An analyst has cautioned that while Australia has the potential to cultivate a "dynamic and successful neobank sector", there are several factors making it difficult to achieve within the country – pointing at the way Xinja was recently forced out of the banking space as an example of what will continue to happen unless changes are made towards a more sustainable future.
As GlobalData banking analyst Katherine Long Long sees it, the main barriers for Australian challenger banks to overcome include a cautious regulatory environment, a general public which has not proven to be enthusiastic about neobanks and a market which is difficult to break into as a "pure challenger".
“It is easy to see in hindsight why Xinja failed in banking as any bank offering above-market deposit rates while not being able to deploy them back as loans was going to have problems," Long added.
"However, these are just symptoms of something bigger.
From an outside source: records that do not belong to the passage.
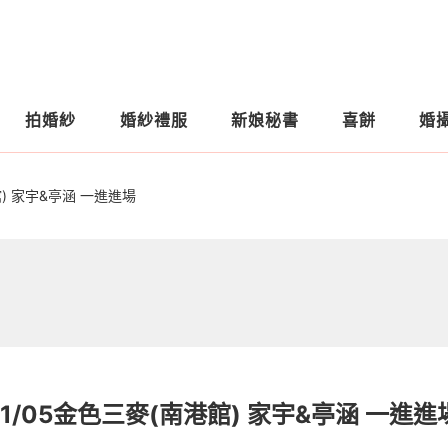
拍婚紗
婚紗禮服
新娘秘書
喜餅
婚
館) 家宇&亭涵 一進進場
11/05金色三麥(南港館) 家宇&亭涵 一進進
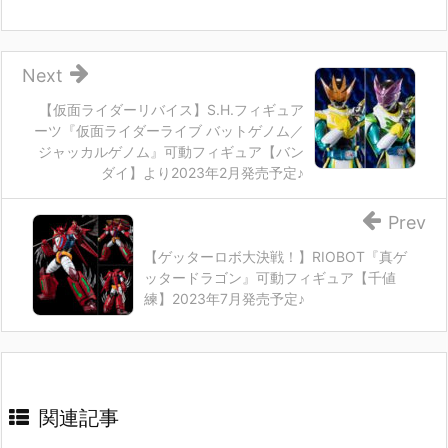
Next
【仮面ライダーリバイス】S.H.フィギュア
ーツ『仮面ライダーライブ バットゲノム／
ジャッカルゲノム』可動フィギュア【バン
ダイ】より2023年2月発売予定♪
Prev
【ゲッターロボ大決戦！】RIOBOT『真ゲ
ッタードラゴン』可動フィギュア【千値
練】2023年7月発売予定♪
関連記事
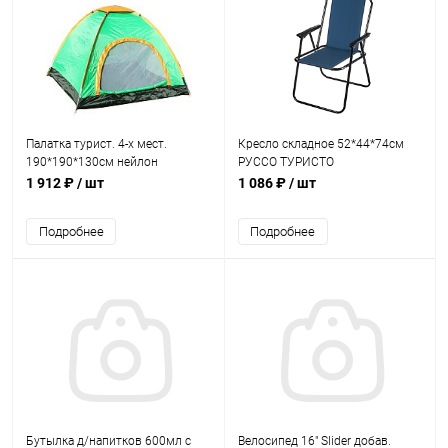
Палатка турист. 4-х мест.
Кресло складное 52*44*74см
190*190*130см нейлон
РУССО ТУРИСТО
1 912 ₽
/ шт
1 086 ₽
/ шт
Подробнее
Подробнее
Бутылка д/напитков 600мл с
Велосипед 16" Slider добав.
Research from GlobalData’s report, ‘Beyond the Hype: Insight into Digital Challenger’, has shown that behind all of these problems was an underlying cause: the lack of focus on essential revenue-generating products, and the reluctance to incentivize customers to pursue mutually beneficial outcomes.
“Even recently, Xinja still had big plans for the kind of features it wanted to offer, including using data to personalize the banking experience. However, as interesting as a personalized feature sounds, it is a ‘nice to have’ - and not essential. Xinja did not prioritize early on, trying to create a sustainable future with revenue-generating products, and it was too late when it finally dawned that it needed personal loans and wealth services instead. However, Xinja is not the only bank to make this mistake, with several challengers also currently in this situation," she explained.
Long named 86 400 as having done the best to overcome the hurdles in the neobank space to date; however, she emphasised, "they have by no means secured a long-term future".